Cyanotic heart disease in the newborn

Q24.9


DESCRIPTION

Blue or grey discoloration of skin and tongue in room air, with an oxygen saturation of less than 85% in the presence of a cardiac lesion.

Note:

Strongly suspect cyanotic cardiac disease if centrally cyanosed, not in respiratory distress and normotensive.

DIAGNOSTIC CRITERIA

  • Rule out non-cardiac causes of central cyanosis:
    • Respiratory conditions, e.g. hyaline membrane disease, pneumonia and pneumothorax. Signs of respiratory distress usually improve with oxygen administration. Chest X-ray may be helpful.
    • Central nervous system involvement, e.g. sedation and asphyxia, which usually improves with oxygen administration.
    • PaCO₂ may be increased in cyanosis due to respiratory and central nervous system causes.
    • Methaemoglobinaemia.
  • To confirm cardiac cause:
    • Do hyperoxia test.
    • Tachypnoea, but usually no retraction.
    • Heart murmur (may be absent).
  • Hyperoxia Test (Nitrogen wash out test):
  • Administer 100% oxygen via a nasal cannula for 10 minutes.
    Unnecessary if saturation is under 85% in a head box or nasal cannulae delivering 100% oxygen.
  • Obtain arterial blood from the right radial artery (preductal flow).
PaO2 mmHg Interpretation
<100 Most likely to be a cyanotic heart lesion, persistent foetal circulation or severe lung disease. PaCO2 will be increased with severe lung disease.
≥100–200 Unlikely to be cyanotic heart lesion.
≥200 Excludes cyanotic heart lesion.
  • Chest X-ray may show cardiomegaly or abnormal cardiac silhouette and/or reduced pulmonary blood flow.
    • Confirm diagnosis with echocardiography.
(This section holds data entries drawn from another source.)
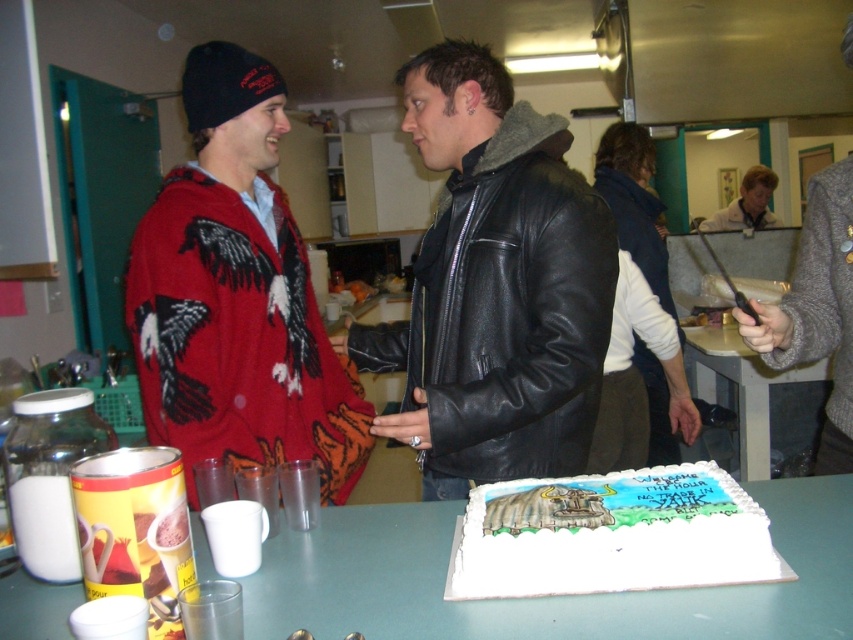
You are at the coordinates 0.5,0.5 in the image. You want to walk directly to the white fondant cake at center. Which direction should you move?

Since the white fondant cake at center is located at coordinates (608, 534), you should move northeast to reach it from your current position at (426, 320).

You are at the party and want to take a photo of the white fleece vest at center and the green plastic table at center. Which object should you focus on first if you want to capture both in the same frame without moving the camera?

You should focus on the white fleece vest at center first because it is closer to you than the green plastic table at center, allowing both to be in the same frame without moving the camera.

In the scene shown: You are at a party and want to take a photo with both the white fondant cake at center and the white fleece vest at center in the frame. Based on their positions and sizes, do you think you can fit both into a single photo without moving either object?

The white fondant cake at center might be wider than the white fleece vest at center, so there is a possibility that the cake could block part of the vest in the photo if they are positioned close together. To ensure both are visible, you may need to adjust your angle or move slightly to include both in the frame.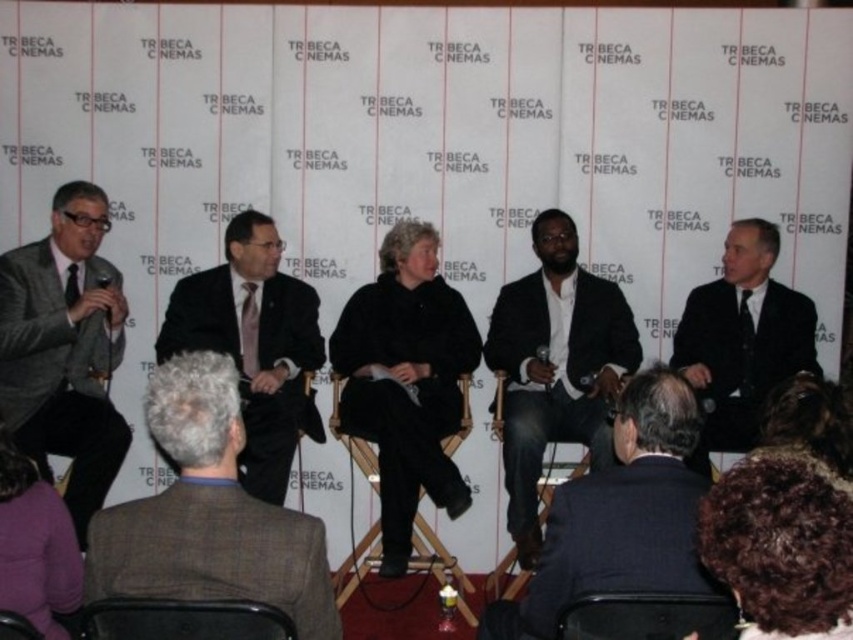
Question: Can you confirm if gray wool suit at center is thinner than dark curly hair at lower right?

Choices:
 (A) yes
 (B) no

Answer: (B)

Question: Is the position of gray wool suit at center less distant than that of dark suit at center?

Choices:
 (A) yes
 (B) no

Answer: (A)

Question: Which point is closer to the camera?

Choices:
 (A) gray wool suit at center
 (B) wooden chair at center
 (C) gray tweed suit at left
 (D) wooden chair at lower left

Answer: (A)

Question: Which object is positioned farthest from the dark curly hair at lower right?

Choices:
 (A) jeans at center
 (B) black leather chair at lower left
 (C) purple fleece jacket at lower left
 (D) black suit at right

Answer: (D)

Question: Estimate the real-world distances between objects in this image. Which object is closer to the wooden chair at lower left?

Choices:
 (A) gray wool suit at center
 (B) black leather chair at lower center
 (C) matte black suit at center
 (D) dark curly hair at lower right

Answer: (A)

Question: Is matte black suit at center behind black plastic microphone at left?

Choices:
 (A) no
 (B) yes

Answer: (A)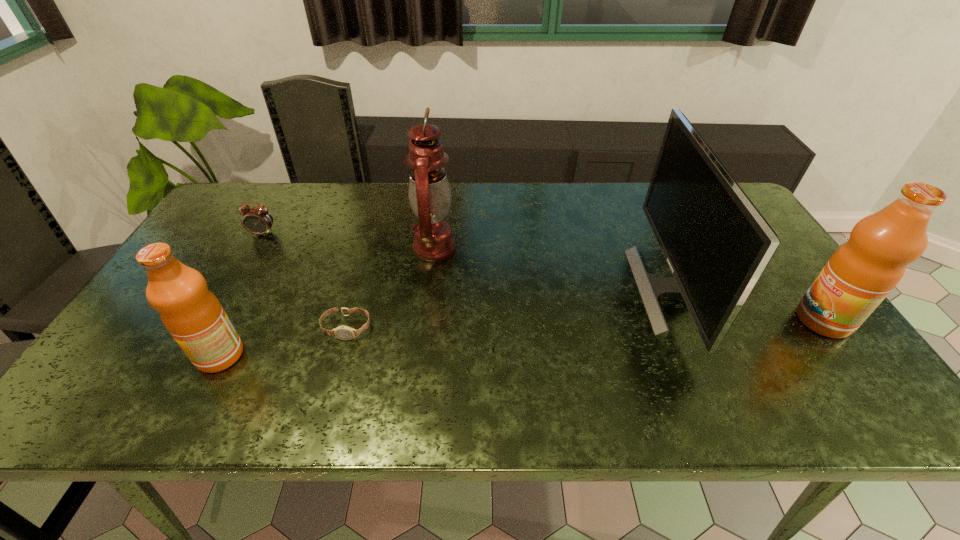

GENERAL AND SUPPORTIVE MEASURES

  • Nurse in neutral thermal environment.
  • Monitor and maintain within physiological range for age:
    • heart rate,
    • calcium, magnesium,
    • respiration,
    • blood glucose,
    • blood pressure,
    • blood gases,
    • body temperature,
    • acid-base status, and
    • electrolytes.
  • Provide adequate hydration and nutrition.

MEDICINE TREATMENT

Referral is needed in all patients.

Prior to referral:

To keep ductus arteriosus open if a duct dependent cyanotic heart lesion is suspected:

  • Prostaglandin therapy, i.e.:
  • Alprostadil, IV, 0.05–0.1 mcg/kg/minute, initial dose, (under specialist consultation).
    • Maintenance dose : 0.01–0.1 mcg/kg/minute.

OR

  • Dinoprostone, via naso/orogastric tube, (under specialist consultation).
    • For babies < 2.5 kg: 0.125 mg 1–2 hourly (¼ tablet suspended in 2 mL sterile water), or 50 mcg/kg/dose 1–2 hourly.
    • For babies > 2.5 kg: 0.25 mg hourly (½ tablet suspended in 2 mL water).

Continue with prostaglandin therapy until corrective or palliative surgery can be done or until patency of the duct is not deemed essential for survival of the infant.

If ductal dependant lesion suspected maintain oxygen saturation just above 75%.

Serious side effects of prostaglandins to be aware of may include:
Apnoea, fever, diarrhoea, hypotension and seizures

If pH ≤7.2, correct metabolic acidosis:

  • Sodium bicarbonate 4.2 %, IV.
    HCO₃ needed (mmol) = base excess x 0.3 x body mass (kg).
    2 mL sodium bicarbonate 4.2% = 1 mmol HCO₃

SURGICAL TREATMENT

  • Corrective or palliative surgery.

REFERRAL

  • All cyanotic infants with an underlying cardiac cause for central cyanosis.